Banks are not allowed to impose undue pressure on their clients, but the legislation does not say what constitutes undue pressure. In any case, it is up to the provinces to define this undesirable practice, as consumer protection is a provincial responsibility. However, the federal government reserves the right to make regulations in an area under provincial jurisdiction where there is already duplication and overlap, as pointed out earlier, in the case of Quebec. This is unacceptable to us, Bloc members.
In addition, Bill C-82 makes a distinction between undue pressure and favourable tied selling in subsections 459.1(2) and (3).
This policy raises major questions, since the goods that are tied seldom have the same life or expiry. This will make control extremely difficult, in a word, it cannot work. Why not require banks to comply with provincial consumer protection and tied selling regulations?
We know that, for the federal government, streamlining and duplication are synonyms, while harmonization really means interference. But this must stop, particularly if the government wants to fulfil the commitments made in the last speech from the throne. We feel that Bill C-82 provides the government with a good opportunity to show that it intends to fulfil its fine promises by not legislating and by not adopting regulations that duplicate and overlap what is already being done at the provincial level.
The federal government is imposing on banks standards that are not imposed on other institutions that come under provincial jurisdiction.

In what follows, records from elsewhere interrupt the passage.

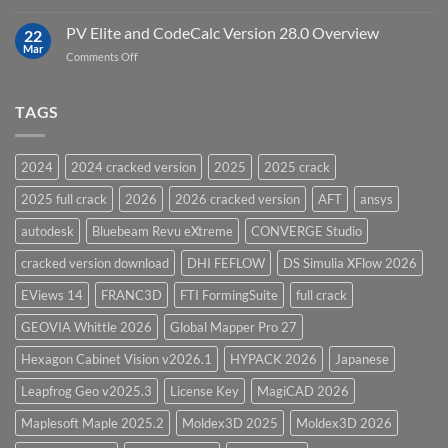
Top
Model
5
PV Elite and CodeCalc Version 28.0 Overview
15.0
22
Pressure
Mar
on
Comments Off
Vessel
PV
Design
Elite
Software
and
TAGS
for
CodeCalc
2026
Version
28.0
2024
2024 cracked version
2025
2025 crack
Overview
2025 full crack
2026
2026 cracked version
AFT
ansys
autodesk
Bluebeam Revu eXtreme
CONVERGE Studio
cracked version download
DHI FEFLOW
DS Simulia XFlow 2026
EViews 14
FRANC3D
FTI FormingSuite
full crack
GEOVIA Whittle 2026
Global Mapper Pro 27
Hexagon Cabinet Vision v2026.1
HYPACK 2026
Japanese
Leapfrog Geo v2025.3
License Key
MagiCAD 2026
Maplesoft Maple 2025.2
Moldex3D 2025
Moldex3D 2026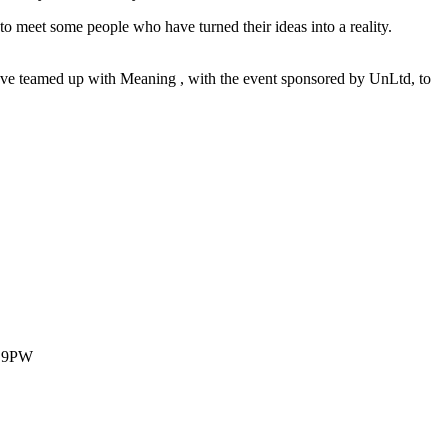
to meet some people who have turned their ideas into a reality.
ave teamed up with Meaning , with the event sponsored by UnLtd, to
1 9PW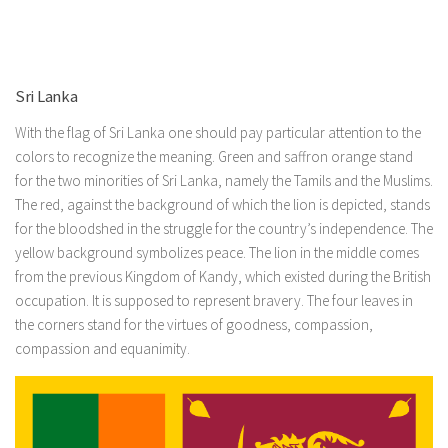
Sri Lanka
With the flag of Sri Lanka one should pay particular attention to the
colors to recognize the meaning. Green and saffron orange stand
for the two minorities of Sri Lanka, namely the Tamils ​​and the Muslims.
The red, against the background of which the lion is depicted, stands
for the bloodshed in the struggle for the country’s independence. The
yellow background symbolizes peace. The lion in the middle comes
from the previous Kingdom of Kandy, which existed during the British
occupation. It is supposed to represent bravery. The four leaves in
the corners stand for the virtues of goodness, compassion,
compassion and equanimity.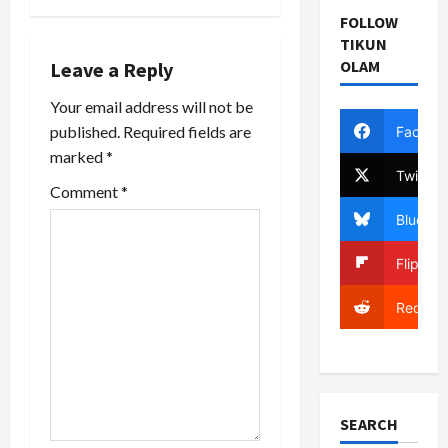
t
Boston
FOLLOW
Globe How
n
TIKUN
many…
OLAM
Leave a Reply
a
Your email address will not be
v
published.
Required fields are
Facebo
marked
*
i
Twitter
Comment
*
g
Bluesky
a
Flipboa
t
Reddit
i
o
n
SEARCH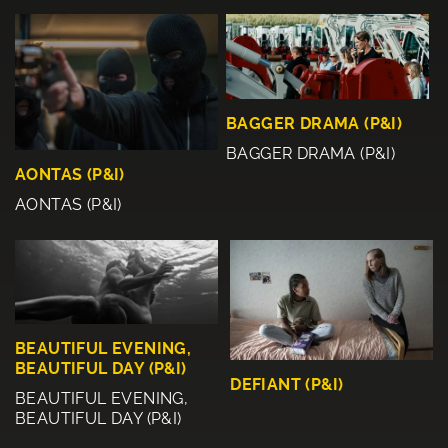
BAGGER DRAMA (P&I)
BAGGER DRAMA (P&I)
AONTAS (P&I)
AONTAS (P&I)
BEAUTIFUL EVENING,
BEAUTIFUL DAY (P&I)
DEFIANT (P&I)
BEAUTIFUL EVENING,
BEAUTIFUL DAY (P&I)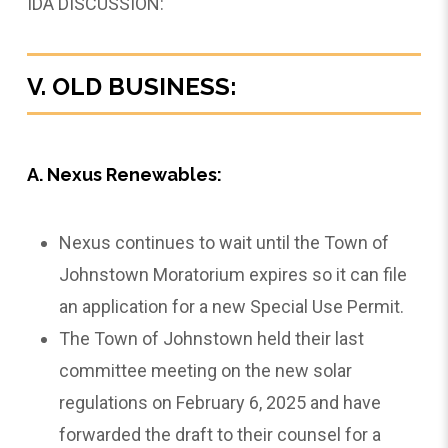
IDA DISCUSSION:
V. OLD BUSINESS:
A. Nexus Renewables:
Nexus continues to wait until the Town of
Johnstown Moratorium expires so it can file
an application for a new Special Use Permit.
The Town of Johnstown held their last
committee meeting on the new solar
regulations on February 6, 2025 and have
forwarded the draft to their counsel for a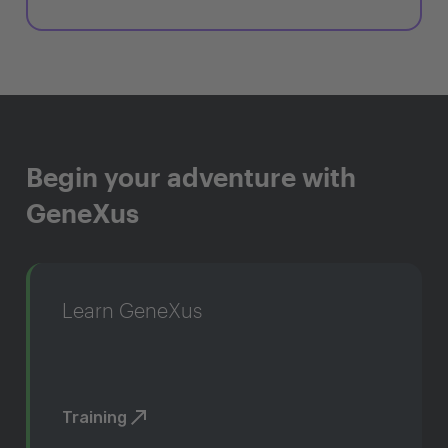
Begin your adventure with
GeneXus
Learn GeneXus
Training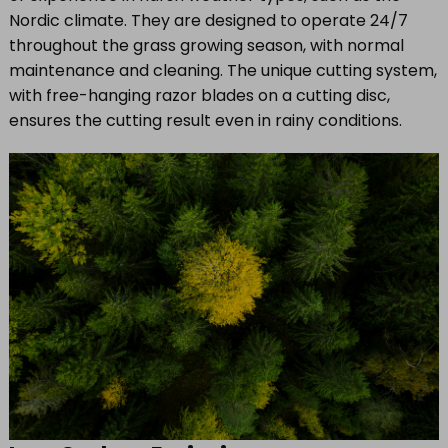
Nordic climate. They are designed to operate 24/7
throughout the grass growing season, with normal
maintenance and cleaning. The unique cutting system,
with free-hanging razor blades on a cutting disc,
ensures the cutting result even in rainy conditions.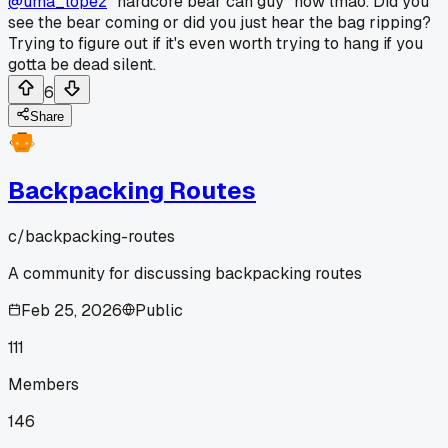
@uma_lopez
"hardcore bear can guy" now lmao. Did you
see the bear coming or did you just hear the bag ripping?
Trying to figure out if it's even worth trying to hang if you
gotta be dead silent.
6
Share
Backpacking Routes
c/
backpacking-routes
A community for discussing backpacking routes
Feb 25, 2026
Public
111
Members
146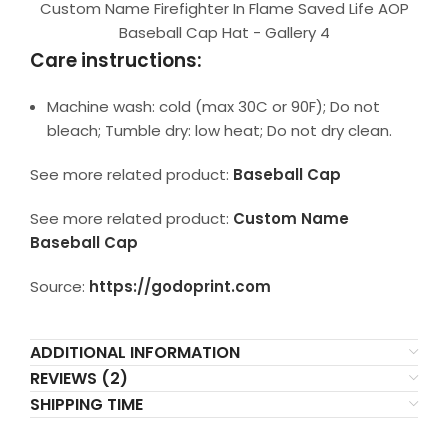
Custom Name Firefighter In Flame Saved Life AOP
Baseball Cap Hat - Gallery 4
Care instructions:
Machine wash: cold (max 30C or 90F); Do not
bleach; Tumble dry: low heat; Do not dry clean.
See more related product:
Baseball Cap
See more related product:
Custom Name
Baseball Cap
Source:
https://godoprint.com
ADDITIONAL INFORMATION
REVIEWS (2)
SHIPPING TIME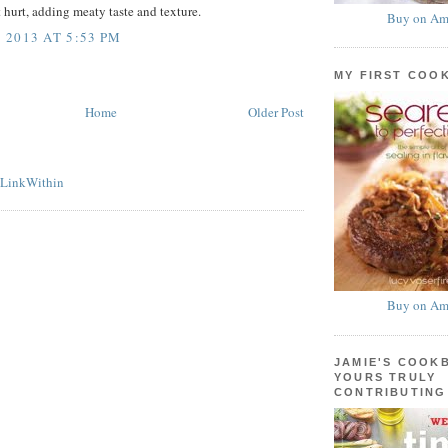
 hurt, adding meaty taste and texture.
Buy on Am
2013 AT 5:53 PM
MY FIRST COO
Home
Older Post
Buy on Am
JAMIE'S COOK
YOURS TRULY
CONTRIBUTING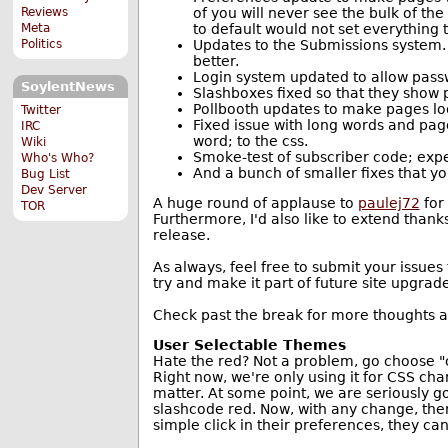
of you will never see the bulk of th
Reviews
to default would not set everything t
Meta
Updates to the Submissions system.
Politics
better.
Login system updated to allow pass
SoylentNews
Slashboxes fixed so that they show
Pollbooth updates to make pages loo
Twitter
Fixed issue with long words and pag
IRC
word; to the css.
Wiki
Smoke-test of subscriber code; expe
Who's Who?
And a bunch of smaller fixes that you
Bug List
Dev Server
A huge round of applause to
paulej72
for
TOR
Furthermore, I'd also like to extend than
release.
As always, feel free to submit your issues
try and make it part of future site upgrade
Check past the break for more thoughts
User Selectable Themes
Hate the red? Not a problem, go choose "ch
Right now, we're only using it for CSS ch
matter. At some point, we are seriously g
slashcode red. Now, with any change, there
simple click in their preferences, they ca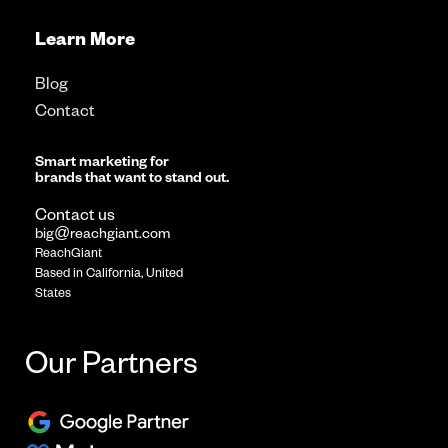
Learn More
Blog
Contact
Smart marketing for
brands that want to stand out.
Contact us
big@reachgiant.com
ReachGiant
Based in California, United
States
Our Partners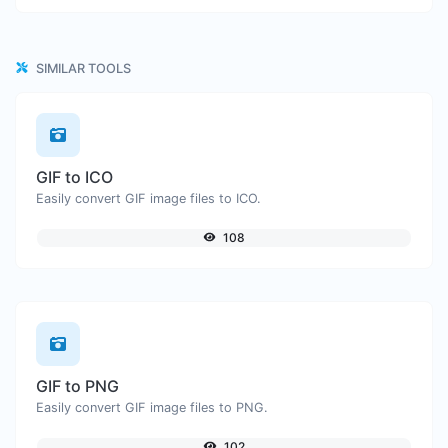
SIMILAR TOOLS
GIF to ICO
Easily convert GIF image files to ICO.
108
GIF to PNG
Easily convert GIF image files to PNG.
102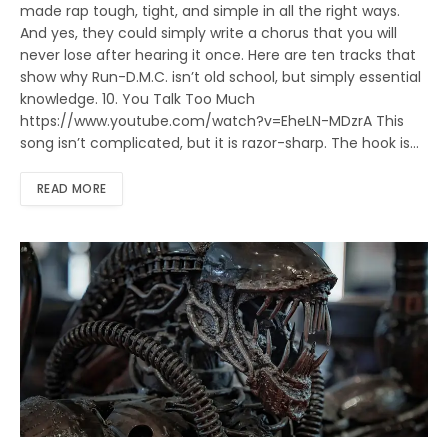
made rap tough, tight, and simple in all the right ways.
And yes, they could simply write a chorus that you will
never lose after hearing it once. Here are ten tracks that
show why Run-D.M.C. isn’t old school, but simply essential
knowledge. 10. You Talk Too Much
https://www.youtube.com/watch?v=EheLN-MDzrA This
song isn’t complicated, but it is razor-sharp. The hook is…
READ MORE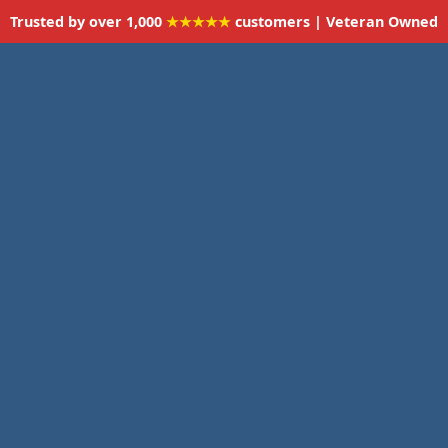
Trusted by over 1,000
★★★★★
customers | Veteran Owned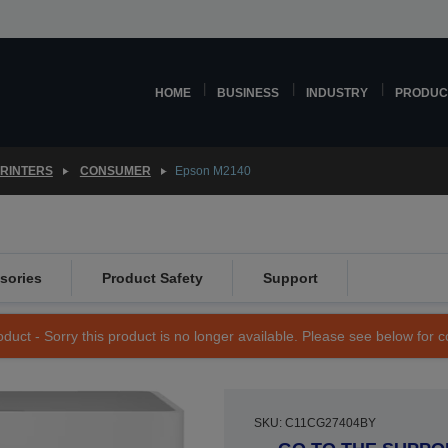
HOME
BUSINESS
INDUSTRY
PRODUC
PRINTERS
CONSUMER
Epson M2140
sories
Product Safety
Support
duct - Sorry this product is no longer available. Please see below for 
SKU: C11CG27404BY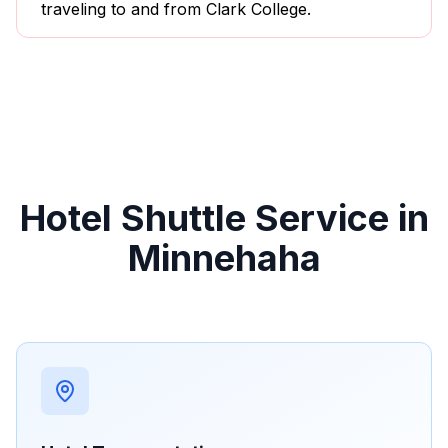
traveling to and from Clark College.
Hotel Shuttle Service in
Minnehaha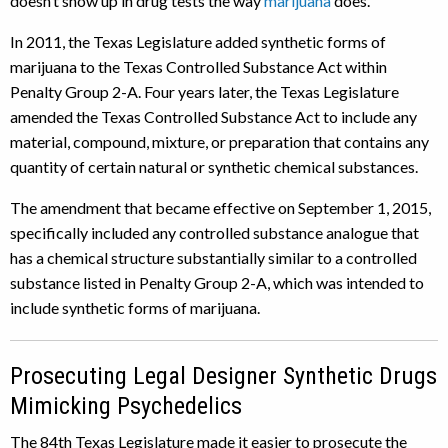
doesn’t show up in drug tests the way
marijuana
does.
In 2011, the Texas Legislature added synthetic forms of
marijuana to the Texas Controlled Substance Act within
Penalty Group 2-A. Four years later, the Texas Legislature
amended the Texas Controlled Substance Act to include any
material, compound, mixture, or preparation that contains any
quantity of certain natural or synthetic chemical substances.
The amendment that became effective on September 1, 2015,
specifically included any controlled substance analogue that
has a chemical structure substantially similar to a controlled
substance listed in Penalty Group 2-A, which was intended to
include synthetic forms of marijuana.
Prosecuting Legal Designer Synthetic Drugs
Mimicking Psychedelics
The 84th Texas Legislature made it easier to prosecute the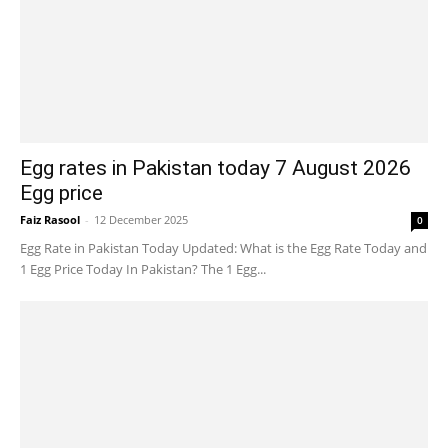
Egg rates in Pakistan today 7 August 2026
Egg price
Faiz Rasool
-
12 December 2025
0
Egg Rate in Pakistan Today Updated: What is the Egg Rate Today and
1 Egg Price Today In Pakistan? The 1 Egg...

Given that all these financial institutions are ultimately competing against each other, the only way to ensure they are subjected to the same rules is to let the provinces decide how these
institutions, including banks, must deal with the issue of consumer protection, including complaints relating to tied selling.
The Insurance Brokers Association of Canada fears that federal regulations in the financial planning sector would interfere with what is already being done. According to the association, the code of ethics on the disclosure of personal information, which is currently adhered to on a voluntary basis, is too soft on banks, given what is required of intermediaries in the marketplace.
The Bloc Quebecois expressed a number of reservations regarding Bill C-82. The government should correct the irritants that we mentioned today. Then, and only then will we be able to support Bill C-82.